___ PAGE EXTRACT
Each month, the team at Eftsure monitors the headlines for the latest accounts payable (AP) and security news. We bring you all the essential stories in our cyber brief so your team can stay secure.
SMS Sender ID Register becomes mandatory from 1 July
From 1 July, Australian businesses must register the branded sender IDs they use in SMS under the ACMA's new register, or their texts will be labelled "Unverified" on customers' phones.
The scheme, part of the government's Fighting Scams initiative, aims to stop criminals spoofing trusted brand names, with registration closing on 30 June. It's a real step against impersonation, but as we explain in Australia is closing the scam gap, but the payment gap remains, securing the message doesn't answer the harder question for finance teams: whether the account receiving a payment truly belongs to the intended vendor.
AFP charges insider over alleged $5m disability scheme fraud
The Australian Federal Police have charged a former National Disability Insurance Agency employee over an alleged scheme to defraud the NDIS of more than A$5 million.
______
WHAT THE TASK REQUIRES: Can you reproduce the cyber brief word for word from "SMS Sender ID" up to and including "than A$5 million."? Rely on the cyber brief alone.
___ RECORDS SUPPLIED
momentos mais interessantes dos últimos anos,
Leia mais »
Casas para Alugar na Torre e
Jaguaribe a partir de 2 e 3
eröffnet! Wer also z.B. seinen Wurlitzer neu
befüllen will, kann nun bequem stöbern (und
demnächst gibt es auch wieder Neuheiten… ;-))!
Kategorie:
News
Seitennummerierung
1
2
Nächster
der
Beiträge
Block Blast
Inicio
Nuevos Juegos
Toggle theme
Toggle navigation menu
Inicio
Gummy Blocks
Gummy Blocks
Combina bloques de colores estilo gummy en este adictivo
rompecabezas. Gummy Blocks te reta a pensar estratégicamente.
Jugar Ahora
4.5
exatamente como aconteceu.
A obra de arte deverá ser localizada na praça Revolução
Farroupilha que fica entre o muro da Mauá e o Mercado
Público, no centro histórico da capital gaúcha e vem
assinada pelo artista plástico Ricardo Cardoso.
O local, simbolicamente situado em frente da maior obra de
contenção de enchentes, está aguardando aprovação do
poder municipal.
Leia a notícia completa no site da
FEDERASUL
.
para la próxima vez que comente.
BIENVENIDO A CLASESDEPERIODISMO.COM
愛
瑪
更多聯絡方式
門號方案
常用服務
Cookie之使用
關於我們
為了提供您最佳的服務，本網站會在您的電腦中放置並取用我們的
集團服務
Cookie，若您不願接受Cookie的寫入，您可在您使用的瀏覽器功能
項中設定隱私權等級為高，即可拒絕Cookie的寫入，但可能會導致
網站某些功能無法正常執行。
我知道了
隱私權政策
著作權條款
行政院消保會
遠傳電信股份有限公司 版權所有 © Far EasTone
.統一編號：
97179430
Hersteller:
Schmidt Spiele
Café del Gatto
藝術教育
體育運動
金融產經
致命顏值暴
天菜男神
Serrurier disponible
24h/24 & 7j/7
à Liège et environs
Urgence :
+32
______
FINISHED EXERCISE:
SMS Sender ID Register becomes mandatory from 1 July
From 1 July, Australian businesses must register the branded sender IDs they use in SMS under the ACMA's new register, or their texts will be labelled "Unverified" on customers' phones.
The scheme, part of the government's Fighting Scams initiative, aims to stop criminals spoofing trusted brand names, with registration closing on 30 June. It's a real step against impersonation, but as we explain in Australia is closing the scam gap, but the payment gap remains, securing the message doesn't answer the harder question for finance teams: whether the account receiving a payment truly belongs to the intended vendor.
AFP charges insider over alleged $5m disability scheme fraud
The Australian Federal Police have charged a former National Disability Insurance Agency employee over an alleged scheme to defraud the NDIS of more than A$5 million.